Fuarın organizatörü Medyacity Fuarcılık Yönetim Kurulu Başkanı Hakan Kurt, Türk şirketlerinin bugüne kadar Katar’da tamamladığı 12,5-13 milyar dolarlık taahhüt işleri olduğunu, 7,5 milyar dolarlık taahhüt işinin de devam ettiğini belirtiyordu. Kurt, “2022’ye kadar Türk şirketlerinin Katar’da alacağı taahhüt işinin 15-20 milyar dolara ulaşmasını bekliyoruz. Expo Turkey By Qatar Fuarı, bu hedefe ulaşmak için önemli rol oynayacak” diyordu.
Katar, sadece Türkiye’nin değil, bütün küresel ve bölgesel güçlerin ilgi odağı. Cazibesi, mevcut zenginliğinden ve sahip olduğu büyük enerji kaynaklarından kaynaklanıyor elbette. Yüzde 83’ünü Katarlı olmayanların oluşturduğu 2,5 milyon nüfuslu Katar, kişi başı geliri yıllık 75 bin dolar dolayında bir ülke olarak en varlıklı nüfusa sahip bir ülke ve haliyle iştah kabartıyor. Ancak, yine de büyük dünya fotoğrafı içinde son tahlilde 156 milyar dolarlık bir ekonomi. Türkiye’nin ulusal gelirinin ortalama 800 milyar dolar olduğunu hatırlarsak, Türkiye’nin beşte biri bir ülke.
Yine de herkes Katar’a mal satmak, Katar’ın yaptığı ithalattan, harcamalardan pay almak istiyor. Katar’ın birikmiş sermayesini kendisine çekmek istiyor. Üstünde oturduğu enerji varlığı, Katar’a yakın olmayı daha cazip kılıyor. 25 milyar varillik bir ham petrol rezerv varlığının yanında 25 trilyon metreküplük doğal gaz kaynağı ile dünyanın üçüncü doğal gaz varlığı sahibi Katar, geleceğin dünyasının da gözdeleri arasında.
Küresel köyümüzün zengin azınlığı Katar’ın bu iştah kabartan varlığını, potansiyellerini koruması, savunması gibi bir derdi de var elbette. Kendi savunması zayıf olan Katar’a, jandarmalık teklif edenler az değil ve Türkiye burada da öne çıkıyor.
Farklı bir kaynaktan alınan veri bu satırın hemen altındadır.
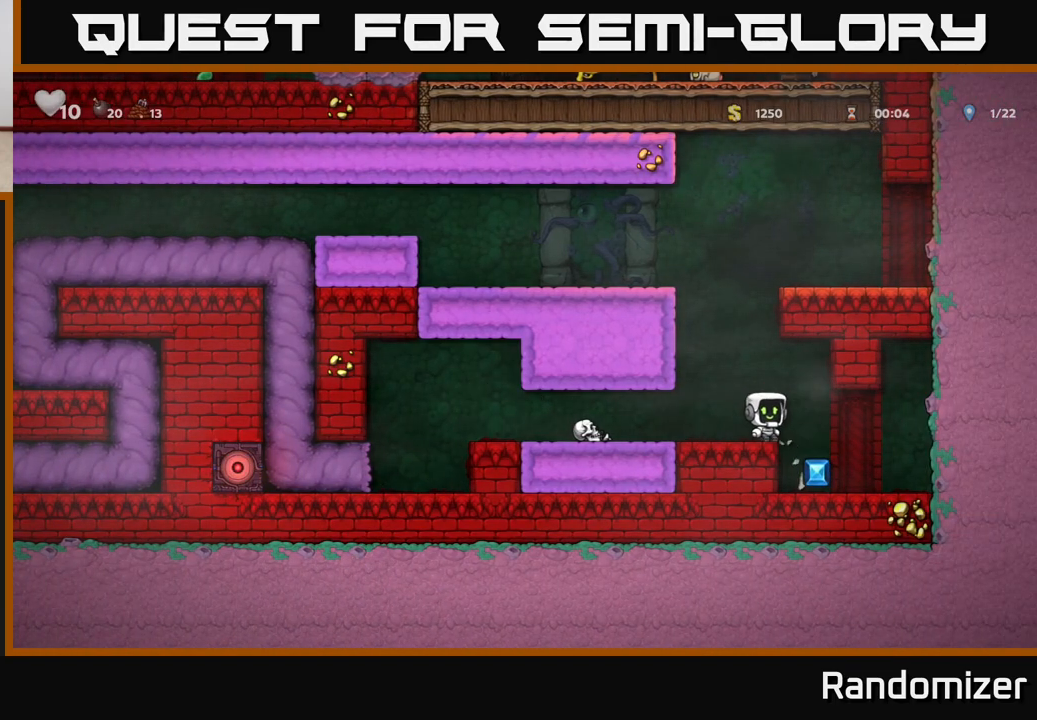
{"buttons": ["A"], "left_stick": "left", "right_stick": "center", "events": [[117, "left_stick", "center"], [383, "A", "down"], [383, "left_stick", "left"]]}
Al-Monitor yazarlarından Fehim Taştekin, Türkiye’nin Katar ile tasarladığı askeri anlaşmalarla ilgili analizinde devlete ait TRT Avaz televizyonunun yaptığı yoruma dikkat çekerek Katar-Türkiye anlaşmalarının içerdiği ekonomik niyetleri de görmemize yardımcı oluyor. Şöyle deniliyor TRT yorumunda: “Bu anlaşma Türk savunma sanayinin yeni pazarlar bulması açısından oldukça önemli. Peki, Türkiye’nin Orta Doğu’nun göbeğinde üs sahibi olması ne anlama geliyor? Türkiye ve Katar Orta Doğu’daki krizlerde birbirine yakın bir duruş sergiliyor. Suriye’de muhaliflere destek konusunda iki ülkenin tutumu da aynı, Irak ve Yemen’deki krizlerde de duruşları benzer. Bu ittifak Katar açısından da ayrı bir önem taşıyor. Çünkü ‘Sünni Doha yönetimi’ ABD’nin Şii İran’la buzları eritmesinden rahatsız. Askeri caydırıcılık açısından ülkesindeki Amerikan birliklerini yeterli görmüyor. Katar bu açığı Türkiye ile iş birliğine giderek kapatmaya çalışıyor."